My Superbad star sighting wasn’t the only thing pedestrian about my short sojourn, however. Getting around by foot was, indeed, the theme of the trip.

On my only other visit to Los Angeles, I wasted at least 50 per cent of my holiday sitting in snarled traffic, getting an ankle cramp from the constant accelerator-to-brake tap dance. Not a fan of the apparent local custom of drinking and driving, I remained stone sober and lost a small fortune in valet parking. This did not endear Tinseltown to me. This time, I vowed to try to be more carefree by going car-free.

Los Feliz, a perennially popular neighbourhood where both stars and second camera operators reside, made that easy. The New York Times once called it “eminently walkable,” and it really is a great place to be footloose and fancy-free.

Vermont and Hillhurst Avenues, the two main parallel arteries of trendy shopping, eclectic restaurants and quirky cabarets, are just a few blocks apart. They lead north from Sunset Boulevard up to Griffith Park, one of the biggest municipal green spaces in North America – and the perfect spot for a morning run, or an enjoyable afternoon hike that will take you from the Greek Theatre to the lovingly restored Griffith Observatory. From there, you can gaze up into the heavens in the planetarium, or down at more earthbound star systems thanks to spectacular views of downtown L.A.

Walkability, it turns out, isn’t as rare in Los Angeles as one thinks.
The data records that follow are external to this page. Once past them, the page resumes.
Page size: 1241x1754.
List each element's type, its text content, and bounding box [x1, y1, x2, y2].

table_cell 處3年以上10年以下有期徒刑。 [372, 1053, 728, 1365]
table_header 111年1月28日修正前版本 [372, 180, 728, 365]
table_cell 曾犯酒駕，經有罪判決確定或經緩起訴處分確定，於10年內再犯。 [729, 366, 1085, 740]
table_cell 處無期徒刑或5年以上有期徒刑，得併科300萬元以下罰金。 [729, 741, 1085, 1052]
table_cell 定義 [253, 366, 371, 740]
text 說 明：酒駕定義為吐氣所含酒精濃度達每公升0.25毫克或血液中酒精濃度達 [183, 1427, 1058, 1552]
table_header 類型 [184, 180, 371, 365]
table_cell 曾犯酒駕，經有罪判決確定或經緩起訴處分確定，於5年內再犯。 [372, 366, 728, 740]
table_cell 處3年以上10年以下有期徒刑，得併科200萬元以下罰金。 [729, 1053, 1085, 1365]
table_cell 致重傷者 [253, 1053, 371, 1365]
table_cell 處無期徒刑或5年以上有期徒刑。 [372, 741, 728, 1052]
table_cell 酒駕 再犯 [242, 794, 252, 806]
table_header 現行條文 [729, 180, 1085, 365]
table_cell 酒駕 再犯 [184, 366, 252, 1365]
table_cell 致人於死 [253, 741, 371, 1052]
While going entirely car-free would be difficult for any extended period of time, the feet-first attitude is catching on, creating hipster-friendly ’hoods as it spreads. Franklin Village, part of the larger Los Feliz district and one of the city’s most recently recognized neighbourhoods, touts “the fact that so much is located [within] walking distance is a blessing” on its website. (The website LAist described it as “how Los Angeles does New York.”) Even Echo Park, which borders downtown, offers historic walking tours and beautiful views from the Baxter Steps. Silver Lake, which begs to be explored on foot, also throws another stereotype for a loop: The vibe is more bohemian than Botox. Full of cafés and arty boutiques, it’s a series of what have been called “micro-neighbourhoods.”

But Morgan, a crew member on NBC’s Parks and Recreation whose cozy bungalow I rented for a couple of days through Airbnb (there are few hotels), swears by her ’hood. Professionals ultimately outnumber hipsters in Los Feliz, and she’s never felt unsafe walking around the streets at night.

Another plus: While Brad Pitt and Angelina Jolie call Los Feliz home now, and Frank Lloyd Wright built Hollyhock House for oil heiress Aline Barnsdale there 100 years ago, the area sustains a healthy mix of income levels.